Triploid Production from Interspecific Crosses of Two Diploid Perennial Helianthus with Diploid Cultivated Sunflower (Helianthus annuus L.).

Wild Helianthus species are a valuable genetic resource for the improvement of cultivated sunflower. We report the discovery and characterization of a unique high frequency production of triploids when cultivated sunflower was pollinated by specific accessions of diploid Helianthus nuttallii T. & G. and H. maximiliani Schr. Genomic in situ hybridization (GISH) analyses indicated that the triploid F1s had two genomes from the wild pollen sources and one from the cultivated line. Mitotic chromosome analyses indicated that the frequency of triploid progenies from the crosses of cultivated lines × H. nuttallii accession 102 (N102) was significantly higher than those of unexpected polyploid progenies from the crosses of wild perennial species × N102, and no unexpected polyploids were obtained from the reverse crosses. Pollen stainability analysis suggested the existence of a low percentage of unreduced (2n) male gametes in some accessions, especially N102 and H. maximiliani accession 1113 (M1113), which were generated at the telophase II and tetrad stages of meiosis. The triploid F1s could be the results of preferred fertilization of the low frequency of 2n male gametes with the female gametes of the cultivated sunflower, due to the dosage factors related to recognition and rejection of foreign pollen during fertilization. The triploids have been used to produce amphiploids and aneuploids. Future studies of the male gametes' fate from pollination through fertilization will further uncover the mechanism of this whole genome transmission. Studies of the genetic control of this trait will facilitate research on sunflower polyploidy speciation and evolution, and the utilization of this trait in sunflower breeding.
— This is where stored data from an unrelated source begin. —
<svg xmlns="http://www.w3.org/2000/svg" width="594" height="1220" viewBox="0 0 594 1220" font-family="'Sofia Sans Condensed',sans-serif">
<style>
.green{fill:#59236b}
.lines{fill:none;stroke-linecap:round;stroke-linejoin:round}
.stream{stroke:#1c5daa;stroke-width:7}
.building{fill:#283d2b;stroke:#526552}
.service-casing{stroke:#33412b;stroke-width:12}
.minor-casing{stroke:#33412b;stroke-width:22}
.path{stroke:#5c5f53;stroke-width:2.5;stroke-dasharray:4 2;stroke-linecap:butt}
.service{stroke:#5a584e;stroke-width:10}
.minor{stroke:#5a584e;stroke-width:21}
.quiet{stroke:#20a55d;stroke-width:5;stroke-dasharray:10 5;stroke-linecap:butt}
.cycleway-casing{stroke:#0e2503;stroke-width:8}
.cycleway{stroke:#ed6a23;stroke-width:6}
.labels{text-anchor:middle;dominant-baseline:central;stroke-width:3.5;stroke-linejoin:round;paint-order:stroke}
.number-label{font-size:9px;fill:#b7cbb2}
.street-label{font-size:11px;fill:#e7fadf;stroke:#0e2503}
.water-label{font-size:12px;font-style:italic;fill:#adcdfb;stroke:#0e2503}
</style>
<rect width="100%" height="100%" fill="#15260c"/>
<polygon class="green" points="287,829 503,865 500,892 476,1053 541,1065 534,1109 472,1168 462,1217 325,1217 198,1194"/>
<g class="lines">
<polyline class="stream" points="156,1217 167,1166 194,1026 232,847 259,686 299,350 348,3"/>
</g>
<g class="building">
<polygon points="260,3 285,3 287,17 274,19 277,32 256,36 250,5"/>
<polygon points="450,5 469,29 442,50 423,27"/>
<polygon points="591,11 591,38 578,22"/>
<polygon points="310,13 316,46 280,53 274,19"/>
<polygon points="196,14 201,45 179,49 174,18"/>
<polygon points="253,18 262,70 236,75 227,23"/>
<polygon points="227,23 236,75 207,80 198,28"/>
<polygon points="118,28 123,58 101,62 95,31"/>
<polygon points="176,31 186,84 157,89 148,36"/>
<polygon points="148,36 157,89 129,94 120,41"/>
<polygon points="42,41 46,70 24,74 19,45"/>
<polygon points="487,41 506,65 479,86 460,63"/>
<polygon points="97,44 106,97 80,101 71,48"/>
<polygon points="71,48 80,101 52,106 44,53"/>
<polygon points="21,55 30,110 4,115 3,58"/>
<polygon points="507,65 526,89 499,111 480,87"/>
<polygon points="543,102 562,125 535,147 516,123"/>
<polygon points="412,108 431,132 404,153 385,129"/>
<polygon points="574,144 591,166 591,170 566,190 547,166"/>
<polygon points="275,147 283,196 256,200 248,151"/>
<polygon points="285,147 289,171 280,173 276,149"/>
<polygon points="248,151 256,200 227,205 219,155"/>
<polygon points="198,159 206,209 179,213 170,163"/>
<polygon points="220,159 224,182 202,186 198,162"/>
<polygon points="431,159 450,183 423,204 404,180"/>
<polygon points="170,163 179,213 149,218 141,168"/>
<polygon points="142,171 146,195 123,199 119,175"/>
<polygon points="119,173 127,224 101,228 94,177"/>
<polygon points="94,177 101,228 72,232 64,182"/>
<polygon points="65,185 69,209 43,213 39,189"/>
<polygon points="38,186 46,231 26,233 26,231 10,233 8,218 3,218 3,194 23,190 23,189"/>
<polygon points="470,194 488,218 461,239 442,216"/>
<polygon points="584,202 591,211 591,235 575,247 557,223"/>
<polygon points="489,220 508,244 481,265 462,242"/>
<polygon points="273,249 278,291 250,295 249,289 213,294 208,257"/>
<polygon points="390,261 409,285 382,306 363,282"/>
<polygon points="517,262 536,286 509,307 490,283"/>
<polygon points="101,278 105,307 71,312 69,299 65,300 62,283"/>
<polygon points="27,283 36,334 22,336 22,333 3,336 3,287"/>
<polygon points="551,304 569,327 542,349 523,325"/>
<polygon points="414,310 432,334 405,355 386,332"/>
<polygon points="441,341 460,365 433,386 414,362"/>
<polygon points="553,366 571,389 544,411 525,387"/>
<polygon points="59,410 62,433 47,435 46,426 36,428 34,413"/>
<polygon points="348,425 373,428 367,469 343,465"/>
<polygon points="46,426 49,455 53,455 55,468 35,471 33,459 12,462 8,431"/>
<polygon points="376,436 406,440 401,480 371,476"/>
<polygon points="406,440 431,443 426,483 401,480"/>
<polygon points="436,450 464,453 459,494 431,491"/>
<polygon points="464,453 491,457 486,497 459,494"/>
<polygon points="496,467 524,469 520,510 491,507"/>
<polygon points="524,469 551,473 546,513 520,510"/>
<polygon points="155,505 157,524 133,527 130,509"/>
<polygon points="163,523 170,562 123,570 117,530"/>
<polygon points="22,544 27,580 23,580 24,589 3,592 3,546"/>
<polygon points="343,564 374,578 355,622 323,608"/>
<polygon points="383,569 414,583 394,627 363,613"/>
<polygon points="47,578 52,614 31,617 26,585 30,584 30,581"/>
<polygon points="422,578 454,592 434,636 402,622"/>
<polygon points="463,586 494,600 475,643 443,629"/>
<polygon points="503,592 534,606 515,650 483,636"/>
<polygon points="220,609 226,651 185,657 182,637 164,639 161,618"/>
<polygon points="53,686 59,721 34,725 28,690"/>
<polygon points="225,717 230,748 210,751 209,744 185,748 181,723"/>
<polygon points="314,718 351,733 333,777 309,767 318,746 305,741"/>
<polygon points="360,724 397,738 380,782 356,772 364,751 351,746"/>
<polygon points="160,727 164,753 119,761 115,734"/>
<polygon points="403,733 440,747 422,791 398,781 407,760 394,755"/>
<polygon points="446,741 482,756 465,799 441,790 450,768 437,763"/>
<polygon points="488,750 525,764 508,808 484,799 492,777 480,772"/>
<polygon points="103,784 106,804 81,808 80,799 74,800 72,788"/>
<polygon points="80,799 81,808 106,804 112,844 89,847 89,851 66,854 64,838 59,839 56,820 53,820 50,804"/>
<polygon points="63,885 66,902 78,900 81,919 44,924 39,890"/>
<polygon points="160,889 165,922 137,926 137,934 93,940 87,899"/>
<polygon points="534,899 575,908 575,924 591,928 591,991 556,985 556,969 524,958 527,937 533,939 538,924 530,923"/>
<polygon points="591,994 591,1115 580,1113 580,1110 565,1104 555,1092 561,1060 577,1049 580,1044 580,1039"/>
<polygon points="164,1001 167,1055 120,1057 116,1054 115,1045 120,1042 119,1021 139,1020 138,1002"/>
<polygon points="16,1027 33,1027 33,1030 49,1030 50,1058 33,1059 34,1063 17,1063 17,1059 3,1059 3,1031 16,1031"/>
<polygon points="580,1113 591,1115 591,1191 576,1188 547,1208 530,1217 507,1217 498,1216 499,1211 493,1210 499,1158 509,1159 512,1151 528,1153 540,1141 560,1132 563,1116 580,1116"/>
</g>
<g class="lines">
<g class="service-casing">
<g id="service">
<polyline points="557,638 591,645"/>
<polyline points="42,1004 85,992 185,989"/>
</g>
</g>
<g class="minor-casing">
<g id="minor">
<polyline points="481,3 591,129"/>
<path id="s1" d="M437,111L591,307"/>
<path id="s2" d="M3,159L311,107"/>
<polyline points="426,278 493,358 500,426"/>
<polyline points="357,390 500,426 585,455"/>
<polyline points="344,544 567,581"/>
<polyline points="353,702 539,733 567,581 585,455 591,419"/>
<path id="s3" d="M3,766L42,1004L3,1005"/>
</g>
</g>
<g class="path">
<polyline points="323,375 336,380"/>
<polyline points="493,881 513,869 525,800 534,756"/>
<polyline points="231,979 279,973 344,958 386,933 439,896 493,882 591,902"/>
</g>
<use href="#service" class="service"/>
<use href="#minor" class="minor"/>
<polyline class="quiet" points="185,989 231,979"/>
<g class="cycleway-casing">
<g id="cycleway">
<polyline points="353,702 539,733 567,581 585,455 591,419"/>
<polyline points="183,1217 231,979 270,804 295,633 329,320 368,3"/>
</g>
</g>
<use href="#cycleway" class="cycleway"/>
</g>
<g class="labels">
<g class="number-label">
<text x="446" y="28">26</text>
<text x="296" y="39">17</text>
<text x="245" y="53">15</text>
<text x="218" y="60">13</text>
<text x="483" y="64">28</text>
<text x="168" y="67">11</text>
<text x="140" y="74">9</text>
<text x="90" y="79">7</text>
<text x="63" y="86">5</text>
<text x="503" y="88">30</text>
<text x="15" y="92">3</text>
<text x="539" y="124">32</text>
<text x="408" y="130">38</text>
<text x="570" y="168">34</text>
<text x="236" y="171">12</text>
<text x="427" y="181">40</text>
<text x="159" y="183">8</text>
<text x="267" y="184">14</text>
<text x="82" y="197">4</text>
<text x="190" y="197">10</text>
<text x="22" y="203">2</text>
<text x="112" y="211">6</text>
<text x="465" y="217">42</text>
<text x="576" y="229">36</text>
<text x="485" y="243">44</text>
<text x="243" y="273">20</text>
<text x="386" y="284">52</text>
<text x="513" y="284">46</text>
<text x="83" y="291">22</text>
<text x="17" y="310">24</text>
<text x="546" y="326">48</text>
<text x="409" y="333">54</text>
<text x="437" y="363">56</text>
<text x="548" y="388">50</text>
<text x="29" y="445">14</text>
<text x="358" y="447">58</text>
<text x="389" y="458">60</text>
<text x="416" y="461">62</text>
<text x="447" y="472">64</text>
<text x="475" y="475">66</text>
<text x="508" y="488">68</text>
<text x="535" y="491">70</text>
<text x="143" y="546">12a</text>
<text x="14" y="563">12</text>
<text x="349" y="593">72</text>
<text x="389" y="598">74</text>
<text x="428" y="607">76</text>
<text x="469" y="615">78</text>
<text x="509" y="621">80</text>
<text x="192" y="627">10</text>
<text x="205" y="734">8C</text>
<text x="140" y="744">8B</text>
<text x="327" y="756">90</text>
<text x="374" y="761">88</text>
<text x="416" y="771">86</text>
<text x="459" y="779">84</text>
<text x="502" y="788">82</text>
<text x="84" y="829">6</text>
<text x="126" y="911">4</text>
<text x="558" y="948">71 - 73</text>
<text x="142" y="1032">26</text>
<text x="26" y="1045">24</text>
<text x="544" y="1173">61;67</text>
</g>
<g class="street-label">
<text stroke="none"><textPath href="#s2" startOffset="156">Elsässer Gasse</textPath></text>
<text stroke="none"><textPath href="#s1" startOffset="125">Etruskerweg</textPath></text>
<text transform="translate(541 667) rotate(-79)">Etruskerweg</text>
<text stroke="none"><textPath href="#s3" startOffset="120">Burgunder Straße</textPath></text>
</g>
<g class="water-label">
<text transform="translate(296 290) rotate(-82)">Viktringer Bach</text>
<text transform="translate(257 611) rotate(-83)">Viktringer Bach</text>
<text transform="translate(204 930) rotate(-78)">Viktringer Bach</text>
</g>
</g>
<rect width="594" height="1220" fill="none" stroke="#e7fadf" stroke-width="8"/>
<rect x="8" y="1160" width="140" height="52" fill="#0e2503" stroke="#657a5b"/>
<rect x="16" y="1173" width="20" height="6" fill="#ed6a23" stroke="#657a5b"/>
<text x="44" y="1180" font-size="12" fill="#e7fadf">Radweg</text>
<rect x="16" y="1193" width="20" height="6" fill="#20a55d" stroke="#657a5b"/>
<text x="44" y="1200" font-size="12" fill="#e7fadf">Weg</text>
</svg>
Diversifying sunflower germplasm by integration and mapping of a novel male fertility restoration gene.

The combination of a single cytoplasmic male-sterile (CMS) PET-1 and the corresponding fertility restoration (Rf) gene Rf1 is used for commercial hybrid sunflower (Helianthus annuus L., 2n = 34) seed production worldwide. A new CMS line 514A was recently developed with H. tuberosus cytoplasm. However, 33 maintainers and restorers for CMS PET-1 and 20 additional tester lines failed to restore the fertility of CMS 514A. Here, we report the discovery, characterization, and molecular mapping of a novel Rf gene for CMS 514A derived from an amphiploid (Amp H. angustifolius/P 21, 2n = 68). Progeny analysis of the male-fertile (MF) plants (2n = 35) suggested that this gene, designated Rf6, was located on a single alien chromosome. Genomic in situ hybridization (GISH) indicated that Rf6 was on a chromosome with a small segment translocation on the long arm in the MF progenies (2n = 34). Rf6 was mapped to linkage group (LG) 3 of the sunflower SSR map. Eight markers were identified to be linked to this gene, covering a distance of 10.8 cM. Two markers, ORS13 and ORS1114, were only 1.6 cM away from the gene. Severe segregation distortions were observed for both the fertility trait and the linked marker loci, suggesting the possibility of a low frequency of recombination or gamete selection in this region. This study discovered a new CMS/Rf gene system derived from wild species and provided significant insight into the genetic basis of this system. This will diversify the germplasm for sunflower breeding and facilitate understanding of the interaction between the cytoplasm and nuclear genes.

Introgression and molecular tagging of Rf (4), a new male fertility restoration gene from wild sunflower Helianthus maximiliani L.

Cytoplasmic male sterility (CMS) and its fertility restoration (Rf) genes are critical tools for hybrid seed production to utilize heterosis. In sunflower, CMS PET1 and the associated Rf gene Rf (1) is the only source extensively used in commercial hybrid production. The objective of this research was to develop new sources of CMS and fertility restorers to broaden the genetic diversity of hybrid seed production. We identified a new type of CMS, named as CMS GIG2, from an interspecific cross between Helianthus giganteus accession1934 and H. annuus cv. HA 89. Based on reactions to a set of standard Rf testers, CMS GIG2 is different from all previously reported CMS types, including the CMS GIG1 from another H. giganteus accession. We also identified an Rf gene for CMS GIG2 from wild species H. maximiliani accession 1631. The CMS GIG2 and its restoration gene were introduced into HA 89 background through recurrent backcross and single plant selection techniques. Genetic analysis revealed that the CMS GIG2-Rf system is controlled by a completely dominant gene, named as Rf (4), and the gene additive and dominance effects were estimated as 39.9 and 42.2%, respectively, in the HA 89 background. The gene Rf (4) was mapped onto linkage group 3 with simple sequence repeat (SSR) markers and RFLP-derived STS-marker, and is about 0.9 cM away from the SSR marker ORS1114 based on a segregation population of 933 individuals. The CMS GIG2-Rf (4) system tagged by molecular markers provides an alternative genetic source for hybrid breeding in the sunflower crop.